User interface change data:
%%
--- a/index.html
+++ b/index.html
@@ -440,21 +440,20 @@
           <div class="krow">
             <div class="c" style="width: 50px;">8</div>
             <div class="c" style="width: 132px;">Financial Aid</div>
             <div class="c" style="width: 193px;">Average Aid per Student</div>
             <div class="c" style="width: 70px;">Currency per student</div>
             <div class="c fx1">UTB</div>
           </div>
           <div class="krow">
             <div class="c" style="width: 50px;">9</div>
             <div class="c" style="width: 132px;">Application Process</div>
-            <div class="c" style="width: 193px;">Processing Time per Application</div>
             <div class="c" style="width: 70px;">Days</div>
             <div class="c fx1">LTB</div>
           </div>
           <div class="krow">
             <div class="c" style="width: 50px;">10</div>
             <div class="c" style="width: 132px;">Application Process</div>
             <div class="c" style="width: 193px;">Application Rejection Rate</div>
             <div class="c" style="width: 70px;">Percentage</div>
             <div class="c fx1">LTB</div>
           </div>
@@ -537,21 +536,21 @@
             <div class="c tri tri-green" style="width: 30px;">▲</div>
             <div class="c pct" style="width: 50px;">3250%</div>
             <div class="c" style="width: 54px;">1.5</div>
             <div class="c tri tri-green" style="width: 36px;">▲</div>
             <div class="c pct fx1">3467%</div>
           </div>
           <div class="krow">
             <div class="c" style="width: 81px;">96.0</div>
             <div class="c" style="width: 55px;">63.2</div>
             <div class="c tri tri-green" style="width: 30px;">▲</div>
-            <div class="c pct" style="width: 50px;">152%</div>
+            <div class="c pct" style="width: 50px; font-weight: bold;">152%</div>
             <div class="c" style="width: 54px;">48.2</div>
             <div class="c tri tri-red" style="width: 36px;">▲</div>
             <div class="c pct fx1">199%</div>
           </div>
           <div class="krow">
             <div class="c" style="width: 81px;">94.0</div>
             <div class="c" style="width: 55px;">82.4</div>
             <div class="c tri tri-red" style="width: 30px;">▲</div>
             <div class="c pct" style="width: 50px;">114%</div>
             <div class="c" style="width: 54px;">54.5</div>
%%
%%
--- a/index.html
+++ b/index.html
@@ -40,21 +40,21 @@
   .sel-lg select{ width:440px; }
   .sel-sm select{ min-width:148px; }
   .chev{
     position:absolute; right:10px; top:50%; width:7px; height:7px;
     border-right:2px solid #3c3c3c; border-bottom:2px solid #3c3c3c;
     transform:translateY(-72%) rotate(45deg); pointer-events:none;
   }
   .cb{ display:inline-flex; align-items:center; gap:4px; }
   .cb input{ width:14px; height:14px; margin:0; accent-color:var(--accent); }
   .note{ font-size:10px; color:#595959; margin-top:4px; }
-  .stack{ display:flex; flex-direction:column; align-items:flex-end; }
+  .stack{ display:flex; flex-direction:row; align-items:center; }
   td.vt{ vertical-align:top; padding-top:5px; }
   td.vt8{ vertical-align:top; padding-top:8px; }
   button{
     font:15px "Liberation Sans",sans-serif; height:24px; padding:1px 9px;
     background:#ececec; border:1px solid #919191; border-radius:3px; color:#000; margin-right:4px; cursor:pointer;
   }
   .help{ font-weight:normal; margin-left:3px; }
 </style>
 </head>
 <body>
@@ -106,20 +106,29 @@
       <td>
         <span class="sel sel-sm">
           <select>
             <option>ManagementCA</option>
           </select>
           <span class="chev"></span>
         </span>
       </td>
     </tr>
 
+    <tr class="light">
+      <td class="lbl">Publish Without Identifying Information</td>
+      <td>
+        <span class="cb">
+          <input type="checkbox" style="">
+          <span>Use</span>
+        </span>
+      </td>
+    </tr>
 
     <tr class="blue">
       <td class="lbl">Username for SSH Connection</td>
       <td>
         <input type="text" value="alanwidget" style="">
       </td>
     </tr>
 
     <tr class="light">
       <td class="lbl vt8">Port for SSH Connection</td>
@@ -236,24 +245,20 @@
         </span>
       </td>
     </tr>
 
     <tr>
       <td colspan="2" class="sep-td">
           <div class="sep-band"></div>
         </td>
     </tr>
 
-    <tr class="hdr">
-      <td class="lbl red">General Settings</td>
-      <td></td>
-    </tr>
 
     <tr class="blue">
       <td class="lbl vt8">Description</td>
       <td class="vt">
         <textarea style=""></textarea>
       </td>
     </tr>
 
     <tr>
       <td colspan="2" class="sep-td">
%%
%%
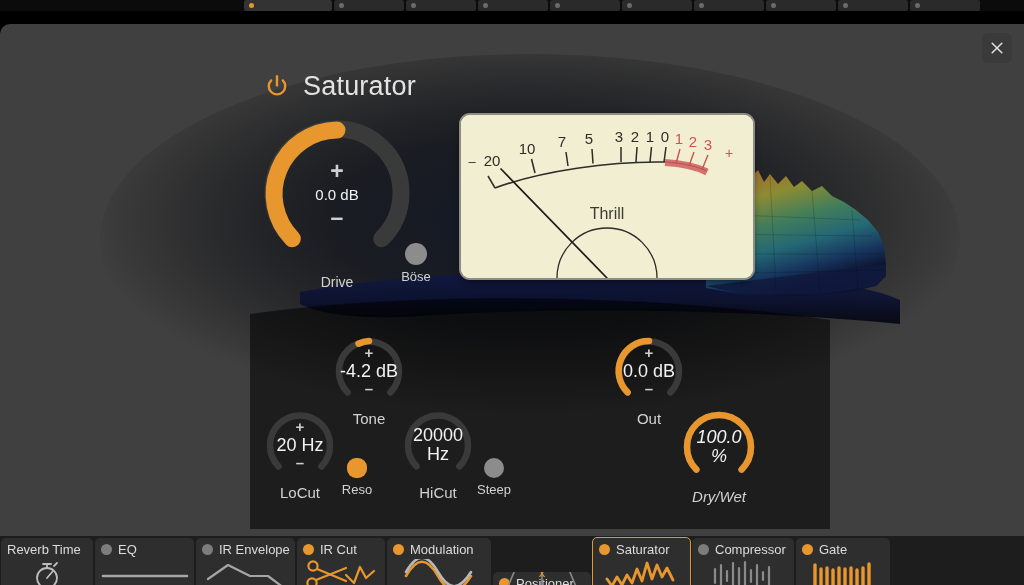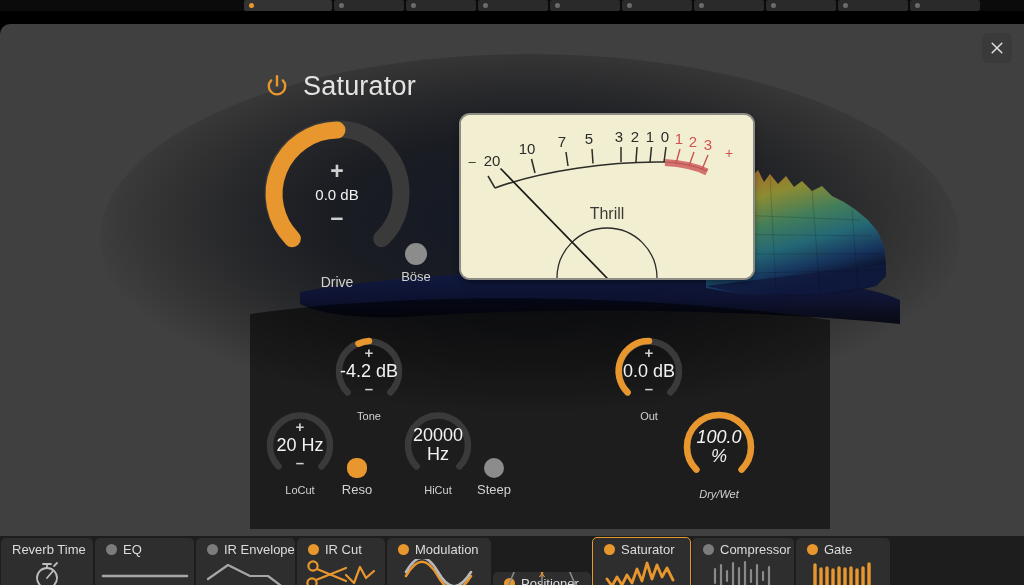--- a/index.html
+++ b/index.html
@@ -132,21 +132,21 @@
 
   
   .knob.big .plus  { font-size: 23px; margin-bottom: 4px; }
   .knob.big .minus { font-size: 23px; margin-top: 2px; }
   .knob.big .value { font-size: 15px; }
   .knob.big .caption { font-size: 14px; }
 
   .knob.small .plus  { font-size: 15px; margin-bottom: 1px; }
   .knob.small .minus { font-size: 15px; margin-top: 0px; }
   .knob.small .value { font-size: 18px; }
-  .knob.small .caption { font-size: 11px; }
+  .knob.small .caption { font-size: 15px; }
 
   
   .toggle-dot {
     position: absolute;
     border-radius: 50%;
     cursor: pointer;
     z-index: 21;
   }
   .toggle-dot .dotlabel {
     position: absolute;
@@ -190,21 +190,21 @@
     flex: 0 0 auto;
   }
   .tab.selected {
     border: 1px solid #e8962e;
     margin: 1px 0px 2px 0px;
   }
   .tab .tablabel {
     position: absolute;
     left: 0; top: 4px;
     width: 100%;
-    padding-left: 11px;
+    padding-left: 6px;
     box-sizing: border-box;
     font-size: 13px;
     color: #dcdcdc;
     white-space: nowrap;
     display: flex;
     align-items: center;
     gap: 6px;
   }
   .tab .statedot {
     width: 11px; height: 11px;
%%
Look above for the line containing "align-items: center;" and the line containing "width: 11px; height: 11px;". Transcribe both, with the lines between them, exactly.

     align-items: center;
     gap: 6px;
   }
   .tab .statedot {
     width: 11px; height: 11px;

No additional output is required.